─── MATERIALS PROVIDED
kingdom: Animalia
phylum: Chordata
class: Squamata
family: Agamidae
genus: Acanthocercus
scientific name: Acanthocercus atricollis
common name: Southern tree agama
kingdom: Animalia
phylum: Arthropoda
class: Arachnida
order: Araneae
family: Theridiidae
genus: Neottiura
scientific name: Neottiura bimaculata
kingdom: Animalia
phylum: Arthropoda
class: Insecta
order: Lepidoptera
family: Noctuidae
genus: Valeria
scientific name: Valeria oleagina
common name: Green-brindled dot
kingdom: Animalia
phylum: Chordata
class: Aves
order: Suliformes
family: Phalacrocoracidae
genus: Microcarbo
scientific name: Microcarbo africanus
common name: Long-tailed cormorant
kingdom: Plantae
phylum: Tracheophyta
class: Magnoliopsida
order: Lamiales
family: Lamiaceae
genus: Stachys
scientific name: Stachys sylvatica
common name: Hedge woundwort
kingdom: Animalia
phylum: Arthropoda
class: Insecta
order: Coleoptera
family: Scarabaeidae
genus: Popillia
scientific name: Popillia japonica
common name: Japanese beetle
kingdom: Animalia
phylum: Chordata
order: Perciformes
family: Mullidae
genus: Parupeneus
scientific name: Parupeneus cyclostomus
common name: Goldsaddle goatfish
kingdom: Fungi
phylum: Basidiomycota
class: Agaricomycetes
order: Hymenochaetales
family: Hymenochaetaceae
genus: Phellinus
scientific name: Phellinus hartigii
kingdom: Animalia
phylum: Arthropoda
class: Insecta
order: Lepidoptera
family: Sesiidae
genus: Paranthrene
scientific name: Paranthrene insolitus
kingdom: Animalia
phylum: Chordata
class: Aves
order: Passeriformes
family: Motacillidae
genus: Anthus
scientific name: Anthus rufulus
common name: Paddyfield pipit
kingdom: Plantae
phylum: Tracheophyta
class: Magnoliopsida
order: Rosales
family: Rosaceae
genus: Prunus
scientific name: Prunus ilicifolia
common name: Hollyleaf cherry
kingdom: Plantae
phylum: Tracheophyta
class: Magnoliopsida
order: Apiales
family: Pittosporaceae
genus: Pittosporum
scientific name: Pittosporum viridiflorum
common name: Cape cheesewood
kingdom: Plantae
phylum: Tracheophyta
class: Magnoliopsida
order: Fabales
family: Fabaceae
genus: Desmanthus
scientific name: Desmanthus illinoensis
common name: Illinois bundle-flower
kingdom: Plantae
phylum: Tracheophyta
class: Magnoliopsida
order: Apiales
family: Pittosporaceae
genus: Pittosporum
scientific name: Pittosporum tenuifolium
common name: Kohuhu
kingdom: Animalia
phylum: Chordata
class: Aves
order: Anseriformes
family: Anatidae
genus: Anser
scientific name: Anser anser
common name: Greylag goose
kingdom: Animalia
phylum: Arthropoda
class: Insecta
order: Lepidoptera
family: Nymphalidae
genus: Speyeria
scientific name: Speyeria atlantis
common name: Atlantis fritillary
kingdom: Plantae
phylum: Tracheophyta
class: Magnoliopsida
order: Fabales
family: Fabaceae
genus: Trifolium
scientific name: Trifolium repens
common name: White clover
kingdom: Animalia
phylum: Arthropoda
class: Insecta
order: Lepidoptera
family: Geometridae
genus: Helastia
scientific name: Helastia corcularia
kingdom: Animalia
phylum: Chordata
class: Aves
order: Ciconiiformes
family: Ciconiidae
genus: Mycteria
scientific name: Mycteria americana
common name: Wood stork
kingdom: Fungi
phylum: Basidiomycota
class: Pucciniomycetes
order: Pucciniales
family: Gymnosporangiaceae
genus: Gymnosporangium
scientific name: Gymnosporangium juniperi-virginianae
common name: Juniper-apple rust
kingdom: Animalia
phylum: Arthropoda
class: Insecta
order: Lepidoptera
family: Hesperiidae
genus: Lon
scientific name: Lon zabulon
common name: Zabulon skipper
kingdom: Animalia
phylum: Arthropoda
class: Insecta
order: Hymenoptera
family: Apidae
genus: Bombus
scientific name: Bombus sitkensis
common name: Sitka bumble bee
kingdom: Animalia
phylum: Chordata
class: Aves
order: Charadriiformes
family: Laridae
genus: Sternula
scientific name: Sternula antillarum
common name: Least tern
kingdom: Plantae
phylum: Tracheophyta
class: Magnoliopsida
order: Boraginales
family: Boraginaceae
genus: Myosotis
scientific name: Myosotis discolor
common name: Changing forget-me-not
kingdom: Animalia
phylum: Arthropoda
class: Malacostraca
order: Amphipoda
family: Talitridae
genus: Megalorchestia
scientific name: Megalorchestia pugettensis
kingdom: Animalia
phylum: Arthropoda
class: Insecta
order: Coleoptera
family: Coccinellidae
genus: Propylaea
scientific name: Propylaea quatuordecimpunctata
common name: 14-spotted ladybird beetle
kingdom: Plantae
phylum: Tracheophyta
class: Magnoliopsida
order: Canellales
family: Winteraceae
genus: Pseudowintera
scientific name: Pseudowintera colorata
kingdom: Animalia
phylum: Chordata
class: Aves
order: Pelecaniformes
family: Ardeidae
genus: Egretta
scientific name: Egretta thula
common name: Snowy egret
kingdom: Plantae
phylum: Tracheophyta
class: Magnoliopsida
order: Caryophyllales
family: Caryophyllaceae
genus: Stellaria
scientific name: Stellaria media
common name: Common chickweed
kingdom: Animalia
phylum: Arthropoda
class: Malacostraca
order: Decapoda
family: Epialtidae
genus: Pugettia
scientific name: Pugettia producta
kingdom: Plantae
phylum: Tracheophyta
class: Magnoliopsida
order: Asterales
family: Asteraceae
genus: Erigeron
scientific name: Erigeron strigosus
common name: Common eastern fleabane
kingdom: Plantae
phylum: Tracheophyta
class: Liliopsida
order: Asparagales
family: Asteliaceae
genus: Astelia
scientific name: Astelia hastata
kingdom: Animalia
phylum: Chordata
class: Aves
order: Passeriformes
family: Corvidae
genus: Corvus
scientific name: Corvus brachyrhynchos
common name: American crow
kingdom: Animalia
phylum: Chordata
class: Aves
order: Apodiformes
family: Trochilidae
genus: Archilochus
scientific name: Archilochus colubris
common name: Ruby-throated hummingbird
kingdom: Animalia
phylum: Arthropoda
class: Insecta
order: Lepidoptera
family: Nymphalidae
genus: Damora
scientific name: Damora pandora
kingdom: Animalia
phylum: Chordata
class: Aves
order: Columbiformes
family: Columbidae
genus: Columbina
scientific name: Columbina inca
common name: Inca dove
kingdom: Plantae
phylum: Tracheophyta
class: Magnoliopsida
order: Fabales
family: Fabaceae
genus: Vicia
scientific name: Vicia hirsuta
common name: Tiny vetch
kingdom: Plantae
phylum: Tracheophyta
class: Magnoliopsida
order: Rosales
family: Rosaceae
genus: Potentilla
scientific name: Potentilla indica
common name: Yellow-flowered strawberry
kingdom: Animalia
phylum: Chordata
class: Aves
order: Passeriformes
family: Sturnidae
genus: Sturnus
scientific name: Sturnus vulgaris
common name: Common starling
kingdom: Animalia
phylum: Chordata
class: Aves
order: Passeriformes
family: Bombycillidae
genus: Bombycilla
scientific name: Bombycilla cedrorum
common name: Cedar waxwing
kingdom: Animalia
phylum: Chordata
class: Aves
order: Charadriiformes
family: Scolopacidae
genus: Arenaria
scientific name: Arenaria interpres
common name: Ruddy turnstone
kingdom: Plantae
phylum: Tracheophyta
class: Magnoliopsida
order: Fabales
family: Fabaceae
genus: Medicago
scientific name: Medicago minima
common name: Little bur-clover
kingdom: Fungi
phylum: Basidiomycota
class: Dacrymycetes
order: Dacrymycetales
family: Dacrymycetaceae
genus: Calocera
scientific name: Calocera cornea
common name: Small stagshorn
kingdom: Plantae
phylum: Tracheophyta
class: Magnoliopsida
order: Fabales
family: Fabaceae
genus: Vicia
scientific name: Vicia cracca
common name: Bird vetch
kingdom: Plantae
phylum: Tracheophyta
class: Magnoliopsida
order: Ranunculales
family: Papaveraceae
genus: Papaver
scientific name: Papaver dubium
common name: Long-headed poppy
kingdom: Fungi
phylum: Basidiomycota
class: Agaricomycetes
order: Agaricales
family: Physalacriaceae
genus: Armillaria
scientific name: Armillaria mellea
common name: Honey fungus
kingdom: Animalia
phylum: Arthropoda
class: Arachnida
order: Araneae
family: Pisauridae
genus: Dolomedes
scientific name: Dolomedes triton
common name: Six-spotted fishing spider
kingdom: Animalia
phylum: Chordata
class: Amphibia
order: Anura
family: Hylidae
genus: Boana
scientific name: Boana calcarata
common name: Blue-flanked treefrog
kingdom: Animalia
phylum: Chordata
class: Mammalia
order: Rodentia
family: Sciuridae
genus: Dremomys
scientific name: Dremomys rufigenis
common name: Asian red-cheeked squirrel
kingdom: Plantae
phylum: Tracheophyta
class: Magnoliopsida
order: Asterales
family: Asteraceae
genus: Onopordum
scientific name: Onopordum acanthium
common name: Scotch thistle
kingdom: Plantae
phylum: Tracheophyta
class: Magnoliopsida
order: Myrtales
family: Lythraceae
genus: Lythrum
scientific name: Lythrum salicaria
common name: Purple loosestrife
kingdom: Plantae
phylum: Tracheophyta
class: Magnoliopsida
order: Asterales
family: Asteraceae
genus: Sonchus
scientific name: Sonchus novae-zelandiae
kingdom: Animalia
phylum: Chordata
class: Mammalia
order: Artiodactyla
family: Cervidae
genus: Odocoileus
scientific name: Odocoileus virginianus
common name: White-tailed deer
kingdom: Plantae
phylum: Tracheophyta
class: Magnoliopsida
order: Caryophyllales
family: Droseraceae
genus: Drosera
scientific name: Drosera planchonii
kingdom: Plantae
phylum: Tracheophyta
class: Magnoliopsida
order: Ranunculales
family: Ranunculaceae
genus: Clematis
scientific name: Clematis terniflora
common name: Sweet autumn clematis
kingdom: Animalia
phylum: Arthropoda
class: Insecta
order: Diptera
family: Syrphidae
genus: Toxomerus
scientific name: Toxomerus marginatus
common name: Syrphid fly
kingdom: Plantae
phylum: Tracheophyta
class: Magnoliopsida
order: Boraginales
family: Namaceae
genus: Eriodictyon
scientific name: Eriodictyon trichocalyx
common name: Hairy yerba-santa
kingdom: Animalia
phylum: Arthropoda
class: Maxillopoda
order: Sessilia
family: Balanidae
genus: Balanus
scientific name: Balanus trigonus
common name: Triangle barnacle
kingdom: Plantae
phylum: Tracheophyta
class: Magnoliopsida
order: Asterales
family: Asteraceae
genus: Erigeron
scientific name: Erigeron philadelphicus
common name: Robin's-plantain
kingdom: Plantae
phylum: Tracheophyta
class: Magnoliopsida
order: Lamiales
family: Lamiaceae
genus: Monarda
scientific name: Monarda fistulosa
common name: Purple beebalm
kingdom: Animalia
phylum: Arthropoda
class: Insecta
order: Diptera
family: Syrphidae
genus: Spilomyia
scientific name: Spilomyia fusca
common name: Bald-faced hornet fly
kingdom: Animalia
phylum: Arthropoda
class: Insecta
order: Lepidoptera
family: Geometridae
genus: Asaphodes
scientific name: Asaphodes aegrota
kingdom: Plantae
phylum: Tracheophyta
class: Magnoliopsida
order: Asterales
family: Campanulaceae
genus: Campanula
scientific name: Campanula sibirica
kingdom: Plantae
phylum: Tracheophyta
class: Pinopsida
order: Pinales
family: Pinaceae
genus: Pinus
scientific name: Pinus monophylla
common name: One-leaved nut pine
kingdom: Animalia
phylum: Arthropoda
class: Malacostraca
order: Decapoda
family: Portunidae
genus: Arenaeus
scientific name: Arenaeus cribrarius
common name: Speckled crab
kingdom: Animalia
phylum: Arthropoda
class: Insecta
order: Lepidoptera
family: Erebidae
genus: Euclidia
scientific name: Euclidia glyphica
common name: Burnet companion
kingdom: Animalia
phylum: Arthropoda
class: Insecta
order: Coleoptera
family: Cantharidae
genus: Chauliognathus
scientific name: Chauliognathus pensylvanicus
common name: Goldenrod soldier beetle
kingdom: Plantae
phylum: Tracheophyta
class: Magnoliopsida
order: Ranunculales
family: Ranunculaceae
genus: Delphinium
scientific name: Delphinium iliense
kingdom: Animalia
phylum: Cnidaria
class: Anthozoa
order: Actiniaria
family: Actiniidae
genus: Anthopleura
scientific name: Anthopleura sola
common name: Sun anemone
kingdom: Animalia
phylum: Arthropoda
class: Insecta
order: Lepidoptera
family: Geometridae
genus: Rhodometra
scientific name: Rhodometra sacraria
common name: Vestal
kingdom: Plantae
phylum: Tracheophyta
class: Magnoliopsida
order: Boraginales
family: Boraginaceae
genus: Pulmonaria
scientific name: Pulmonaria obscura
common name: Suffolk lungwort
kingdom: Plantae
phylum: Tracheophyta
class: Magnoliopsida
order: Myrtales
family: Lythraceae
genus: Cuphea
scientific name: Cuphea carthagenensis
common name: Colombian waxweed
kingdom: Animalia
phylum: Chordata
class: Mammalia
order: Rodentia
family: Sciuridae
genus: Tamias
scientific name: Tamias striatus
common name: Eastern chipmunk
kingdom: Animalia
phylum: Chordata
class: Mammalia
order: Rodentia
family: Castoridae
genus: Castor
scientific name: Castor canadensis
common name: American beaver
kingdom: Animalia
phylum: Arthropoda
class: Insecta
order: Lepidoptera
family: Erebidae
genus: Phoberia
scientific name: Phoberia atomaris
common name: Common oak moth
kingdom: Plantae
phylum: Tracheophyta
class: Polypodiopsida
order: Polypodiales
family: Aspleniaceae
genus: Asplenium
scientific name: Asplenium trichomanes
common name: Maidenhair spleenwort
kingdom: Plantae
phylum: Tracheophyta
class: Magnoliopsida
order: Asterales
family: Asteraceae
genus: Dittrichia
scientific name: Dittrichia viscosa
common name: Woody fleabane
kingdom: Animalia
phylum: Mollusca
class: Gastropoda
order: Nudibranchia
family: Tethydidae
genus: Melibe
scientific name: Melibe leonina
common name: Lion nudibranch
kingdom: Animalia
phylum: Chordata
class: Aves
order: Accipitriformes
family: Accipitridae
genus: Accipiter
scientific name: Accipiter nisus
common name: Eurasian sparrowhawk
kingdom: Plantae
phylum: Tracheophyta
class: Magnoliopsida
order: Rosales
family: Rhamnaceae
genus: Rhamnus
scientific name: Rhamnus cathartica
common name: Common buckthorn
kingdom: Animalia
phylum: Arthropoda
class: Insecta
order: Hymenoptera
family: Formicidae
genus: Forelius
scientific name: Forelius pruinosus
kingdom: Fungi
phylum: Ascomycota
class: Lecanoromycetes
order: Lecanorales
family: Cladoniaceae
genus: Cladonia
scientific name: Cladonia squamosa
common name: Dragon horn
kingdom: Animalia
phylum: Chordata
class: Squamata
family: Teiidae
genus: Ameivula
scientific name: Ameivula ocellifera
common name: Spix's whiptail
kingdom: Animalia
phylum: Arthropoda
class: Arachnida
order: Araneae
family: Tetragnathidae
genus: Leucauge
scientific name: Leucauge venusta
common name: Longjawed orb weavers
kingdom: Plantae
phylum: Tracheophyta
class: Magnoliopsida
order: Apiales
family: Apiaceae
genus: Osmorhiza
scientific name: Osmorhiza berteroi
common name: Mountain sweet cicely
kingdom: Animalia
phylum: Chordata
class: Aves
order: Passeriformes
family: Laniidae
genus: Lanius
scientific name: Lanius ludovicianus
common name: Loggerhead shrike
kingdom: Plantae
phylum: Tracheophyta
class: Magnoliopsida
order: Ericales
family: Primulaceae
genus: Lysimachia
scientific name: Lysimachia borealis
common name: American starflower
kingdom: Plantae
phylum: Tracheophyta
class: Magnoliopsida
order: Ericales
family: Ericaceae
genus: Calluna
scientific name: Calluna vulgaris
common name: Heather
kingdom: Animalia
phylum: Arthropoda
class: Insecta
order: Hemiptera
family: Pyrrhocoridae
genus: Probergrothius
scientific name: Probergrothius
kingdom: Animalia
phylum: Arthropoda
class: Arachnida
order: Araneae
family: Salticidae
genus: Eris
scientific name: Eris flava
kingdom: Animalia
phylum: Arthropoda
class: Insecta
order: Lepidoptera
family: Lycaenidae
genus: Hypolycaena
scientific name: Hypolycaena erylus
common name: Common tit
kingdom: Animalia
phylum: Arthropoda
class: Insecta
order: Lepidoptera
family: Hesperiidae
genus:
──────
* **SHORT EXERCISE**: Reproduce word for word the lines from the start of the records through the line containing "genus: Microcarbo", including both ends.

* **PROBLEM SOLUTION**:
kingdom: Animalia
phylum: Chordata
class: Squamata
family: Agamidae
genus: Acanthocercus
scientific name: Acanthocercus atricollis
common name: Southern tree agama
kingdom: Animalia
phylum: Arthropoda
class: Arachnida
order: Araneae
family: Theridiidae
genus: Neottiura
scientific name: Neottiura bimaculata
kingdom: Animalia
phylum: Arthropoda
class: Insecta
order: Lepidoptera
family: Noctuidae
genus: Valeria
scientific name: Valeria oleagina
common name: Green-brindled dot
kingdom: Animalia
phylum: Chordata
class: Aves
order: Suliformes
family: Phalacrocoracidae
genus: Microcarbo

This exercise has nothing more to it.